Passam para a Varig Operacional a malha de serviços, a marca Varig, o programa Smiles, as receitas relacionadas ao transporte aéreo, as instalações, equipamentos e contratos de leasing de aeronaves, entre outros bens.
Na prática, esses bens passam para as mãos dos trabalhadores e ficarão protegidos contra ações movidas por credores da Varig, que enfrentarão maior dificuldade caso tentem recuperar os créditos passados para a Varig Operacional pois as dívidas de R$ 7 bilhões permanecem com a empresa antiga.
A liminar foi pedida por sindicatos de aeronautas, pilotos, mecânicos, entre outros, e concedida pela 14ª Vara do Trabalho do Rio de Janeiro, segundo o advogado José Crescêncio, representante dos trabalhadores.
Os trabalhadores, segundo o advogado, têm o interesse de que o plano de recuperação aprovado pelos credores seja levado adiante e já manifestaram essa decisão ao juiz Luiz Roberto Ayoub, da 8ª Vara Empresarial da Justiça do Rio, responsável pela análise do plano.
A Varig tem como principal credor o fundo Aerus (de funcionários de empresas aéreas), que tem R$ 2,3 bilhões a receber da empresa e teve a intervenção decretada hoje pela SPC (Secretaria de Previdência Complementar do Ministério da Previdência).
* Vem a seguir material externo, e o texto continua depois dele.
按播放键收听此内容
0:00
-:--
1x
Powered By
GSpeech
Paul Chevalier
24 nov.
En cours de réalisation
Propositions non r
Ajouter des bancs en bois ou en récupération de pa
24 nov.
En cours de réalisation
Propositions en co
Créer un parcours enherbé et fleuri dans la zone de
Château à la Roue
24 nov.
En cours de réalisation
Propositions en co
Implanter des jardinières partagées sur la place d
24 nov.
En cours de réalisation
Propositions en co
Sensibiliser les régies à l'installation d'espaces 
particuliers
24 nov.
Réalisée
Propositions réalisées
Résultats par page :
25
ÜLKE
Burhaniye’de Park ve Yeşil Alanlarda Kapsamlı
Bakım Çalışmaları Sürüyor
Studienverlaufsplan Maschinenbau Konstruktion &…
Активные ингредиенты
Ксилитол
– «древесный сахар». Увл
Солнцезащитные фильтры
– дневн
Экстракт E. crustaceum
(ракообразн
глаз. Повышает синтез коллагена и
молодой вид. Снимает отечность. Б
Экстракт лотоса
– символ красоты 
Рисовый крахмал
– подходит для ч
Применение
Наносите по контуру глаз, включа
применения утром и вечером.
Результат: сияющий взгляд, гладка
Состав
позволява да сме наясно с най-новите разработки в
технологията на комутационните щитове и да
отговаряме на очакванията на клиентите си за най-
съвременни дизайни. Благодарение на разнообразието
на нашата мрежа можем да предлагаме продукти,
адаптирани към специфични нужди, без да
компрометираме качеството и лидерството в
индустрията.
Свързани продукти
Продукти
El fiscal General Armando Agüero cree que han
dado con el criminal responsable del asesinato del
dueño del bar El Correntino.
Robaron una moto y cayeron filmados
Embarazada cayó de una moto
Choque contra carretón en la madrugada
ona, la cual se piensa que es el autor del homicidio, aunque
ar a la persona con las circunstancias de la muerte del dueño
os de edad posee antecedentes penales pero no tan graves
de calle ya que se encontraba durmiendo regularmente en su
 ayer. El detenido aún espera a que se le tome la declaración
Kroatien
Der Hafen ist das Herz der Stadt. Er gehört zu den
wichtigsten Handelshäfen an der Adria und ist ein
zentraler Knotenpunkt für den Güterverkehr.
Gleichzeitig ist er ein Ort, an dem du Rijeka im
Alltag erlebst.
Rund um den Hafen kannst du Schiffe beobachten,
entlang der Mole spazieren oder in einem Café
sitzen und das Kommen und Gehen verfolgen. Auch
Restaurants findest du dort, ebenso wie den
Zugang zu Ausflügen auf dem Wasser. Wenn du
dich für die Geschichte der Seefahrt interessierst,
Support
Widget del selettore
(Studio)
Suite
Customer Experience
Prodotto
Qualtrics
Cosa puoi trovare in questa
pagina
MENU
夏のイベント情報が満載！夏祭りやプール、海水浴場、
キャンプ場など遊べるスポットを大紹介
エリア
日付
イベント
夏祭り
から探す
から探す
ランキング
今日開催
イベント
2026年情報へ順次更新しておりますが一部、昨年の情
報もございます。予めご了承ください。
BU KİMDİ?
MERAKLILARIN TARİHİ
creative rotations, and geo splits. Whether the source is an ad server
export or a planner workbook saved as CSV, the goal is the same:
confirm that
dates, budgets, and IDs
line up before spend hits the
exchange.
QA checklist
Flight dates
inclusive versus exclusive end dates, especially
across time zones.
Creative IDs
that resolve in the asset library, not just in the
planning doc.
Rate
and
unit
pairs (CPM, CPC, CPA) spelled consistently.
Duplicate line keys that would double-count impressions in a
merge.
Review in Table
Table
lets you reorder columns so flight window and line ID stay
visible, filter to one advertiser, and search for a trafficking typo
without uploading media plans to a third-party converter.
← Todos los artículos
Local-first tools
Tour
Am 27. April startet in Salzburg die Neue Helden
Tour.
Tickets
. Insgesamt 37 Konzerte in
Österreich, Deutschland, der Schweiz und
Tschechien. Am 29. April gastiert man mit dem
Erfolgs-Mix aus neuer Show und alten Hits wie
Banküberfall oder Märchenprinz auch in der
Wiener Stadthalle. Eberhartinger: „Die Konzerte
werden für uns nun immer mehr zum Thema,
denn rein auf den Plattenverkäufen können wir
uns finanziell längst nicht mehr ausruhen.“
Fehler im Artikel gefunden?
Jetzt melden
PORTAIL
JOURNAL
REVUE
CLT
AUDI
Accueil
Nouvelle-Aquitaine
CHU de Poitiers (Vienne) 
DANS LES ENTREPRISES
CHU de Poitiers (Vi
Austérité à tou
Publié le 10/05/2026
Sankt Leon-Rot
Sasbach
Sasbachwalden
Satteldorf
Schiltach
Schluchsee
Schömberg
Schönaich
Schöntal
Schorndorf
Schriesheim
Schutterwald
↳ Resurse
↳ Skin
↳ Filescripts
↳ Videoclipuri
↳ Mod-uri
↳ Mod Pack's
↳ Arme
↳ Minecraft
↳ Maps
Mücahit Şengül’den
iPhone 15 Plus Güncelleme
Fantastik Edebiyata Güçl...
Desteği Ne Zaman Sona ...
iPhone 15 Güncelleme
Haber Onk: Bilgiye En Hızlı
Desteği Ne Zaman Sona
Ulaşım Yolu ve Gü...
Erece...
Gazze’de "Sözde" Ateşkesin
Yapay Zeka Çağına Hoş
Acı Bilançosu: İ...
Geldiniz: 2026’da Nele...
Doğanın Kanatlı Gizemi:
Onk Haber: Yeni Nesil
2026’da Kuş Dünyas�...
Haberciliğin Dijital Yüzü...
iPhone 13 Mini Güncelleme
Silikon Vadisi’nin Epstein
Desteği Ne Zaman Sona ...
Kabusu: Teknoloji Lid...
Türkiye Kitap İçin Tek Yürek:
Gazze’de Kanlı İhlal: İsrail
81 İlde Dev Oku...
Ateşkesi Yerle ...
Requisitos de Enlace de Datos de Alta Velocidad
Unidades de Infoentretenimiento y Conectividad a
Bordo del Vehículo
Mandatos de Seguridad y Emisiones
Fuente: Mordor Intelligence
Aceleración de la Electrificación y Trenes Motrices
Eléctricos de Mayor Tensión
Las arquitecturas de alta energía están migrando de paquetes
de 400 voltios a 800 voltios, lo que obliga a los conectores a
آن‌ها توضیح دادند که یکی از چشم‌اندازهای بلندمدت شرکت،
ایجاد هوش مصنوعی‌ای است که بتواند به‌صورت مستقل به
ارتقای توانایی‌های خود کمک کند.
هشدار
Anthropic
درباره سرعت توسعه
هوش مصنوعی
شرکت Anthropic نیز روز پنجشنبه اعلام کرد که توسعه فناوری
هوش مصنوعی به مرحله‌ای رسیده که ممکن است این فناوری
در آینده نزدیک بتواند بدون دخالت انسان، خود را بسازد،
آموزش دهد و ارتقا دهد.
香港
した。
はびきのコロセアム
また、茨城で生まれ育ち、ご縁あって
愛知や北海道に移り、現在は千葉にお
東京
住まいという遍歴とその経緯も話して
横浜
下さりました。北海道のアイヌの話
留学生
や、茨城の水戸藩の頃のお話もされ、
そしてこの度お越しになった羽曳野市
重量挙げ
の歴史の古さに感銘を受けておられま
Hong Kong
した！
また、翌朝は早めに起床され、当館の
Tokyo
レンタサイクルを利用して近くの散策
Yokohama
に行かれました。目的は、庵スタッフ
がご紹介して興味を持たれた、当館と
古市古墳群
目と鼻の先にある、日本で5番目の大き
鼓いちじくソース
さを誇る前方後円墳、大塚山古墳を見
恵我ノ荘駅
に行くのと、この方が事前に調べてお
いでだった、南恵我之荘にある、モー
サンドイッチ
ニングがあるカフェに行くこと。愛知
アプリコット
O passivo com o Aerus deve-se a depósitos que não foram feitas pela Varig nos últimos anos pela companhia aérea, que deve também dinheiro a bancos, empresas de leasing de aviões, distribuidores de combustíveis e Infraero (empresa que administra os aeroportos brasileiros), entre outros.
Dentro do plano de recuperação judicial, a Varig planeja demitir boa parte de seus cerca de 11 mil trabalhadores e reduzir a frota de aeronaves.
Outra medida já anunciada pela empresa para elevar o caixa foi a venda das ex-subsidiárias VarigLog (de tranporte de cargas) e VEM (de manutenção de aviões).
A VarigLog apresentou na semana passada uma proposta de compra da parte boa da Varig (que exclui as dívidas) por US$ 350 milhões.
A proposta, que ainda precisa da aprovação dos credores, prevê o corte de mais da metade dos funcionários da empresa.